Mobilisation générale en faveur de la biosécurité

Montréal, 22 janvier 2000 – Du 20 au 28 janvier 2000, les délégués de plus de 130 pays se réuniront à Montréal afin de poursuivre les négociations du Protocole sur la biosécurité, un ensemble de règlements portant sur le commerce international des organismes génétiquement modifiés (OGM).







« Le gouvernement canadien a choisi de faire subir à notre système de production alimentaire un virage fondamental, au seul profit d’intérêts privés et sans égard aux risques collectifs à long terme », affirme Charles Mercier.


Dans le cadre des négociations sur le Protocole, trois blocs principaux s’affrontent. D’abord, le groupe de Miami, réunissant les six principaux exportateurs d’OGM, soit les États-Unis, le Canada, l’Australie, l’Argentine, le Chili et l’Uruguay, qui font pression pour que le protocole soit peu contraignant et n’entrave pas leurs exportations d’OGM. Puis, un bloc de près de cent pays, qui demandent un protocole sévère dans le but de protéger la biodiversité et la santé humaine. Enfin, l’Union européenne, défendant une position intermédiaire.

À l’occasion de cette rencontre, Biotech Action Montréal (du Groupe de Recherche d’Intérêt Public de l’Université du Québec à Montréal), le Conseil des Canadiens et Greenpeace International organisent conjointement, le samedi 22 janvier 2000, une manifestation pacifique et un forum public portant sur le commerce des OGM. La manifestation vise à dénoncer les faits suivants :

Le groupe de Miami fait passer le libre commerce des OGM avant la prévention des risques pour la biodiversité et la santé humaine

Afin de défendre l’industrie biotechnologique, le groupe de Miami, dont le Canada est le porte-parole, tente d’amputer le Protocole de plusieurs éléments clés.
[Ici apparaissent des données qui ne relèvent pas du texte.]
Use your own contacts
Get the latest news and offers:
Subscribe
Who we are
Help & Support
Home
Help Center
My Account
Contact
D’abord, il entend évacuer le principe de précaution, ce qui enlèverait à un pays le droit de refuser par prévention l’importation d’un OGM présentant un risque pour l’environnement ou la santé. Ensuite, il s’oppose à l’élaboration d’un régime de responsabilité et de dédommagement en cas de problème résultant de l’importation d’un OGM. Enfin, le groupe de Miami vise à faire passer les biotechnologies sous la juridiction de l’Organisation mondiale du commerce (OMC), qui n’est pas l’instance appropriée pour traiter de questions de santé et de biodiversité.
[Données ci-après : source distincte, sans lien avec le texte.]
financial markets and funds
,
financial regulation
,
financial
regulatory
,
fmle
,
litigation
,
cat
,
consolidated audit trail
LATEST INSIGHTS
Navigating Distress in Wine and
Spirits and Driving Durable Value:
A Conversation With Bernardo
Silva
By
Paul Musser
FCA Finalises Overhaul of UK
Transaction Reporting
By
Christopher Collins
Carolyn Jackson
Le gouvernement canadien a imposé un virage biotechnologique à notre système agro-alimentaire, sans consultation publique

Le gouvernement canadien approuve à toute vitesse la commercialisation de nouvelles variétés d’OGM sans études indépendantes et à long terme. Il refuse jusqu’à maintenant l’étiquetage obligatoire des OGM dans l’alimentation. Enfin, il subventionne massivement l’industrie biotechnologique et soutient très peu l’agriculture biologique. Pourtant, les OGM n’apportent aucun bienfait miraculeux justifiant leur adoption précipitée. « En fait, le gouvernement canadien a choisi de faire subir à notre système de production alimentaire un virage fondamental, au seul profit d’intérêts privés et sans égard aux risques collectifs à long terme », affirme Charles Mercier, de Biotech Action Montréal.

Biotech Action Montréal réclame que le gouvernement canadien cesse de promouvoir aussi effrontément les intérêts de l’industrie biotechnologique, alors que les conséquences à long terme des OGM sont absolument imprévisibles. Le Canada et le groupe de Miami doivent changer leur position et appuyer un Protocole sévère.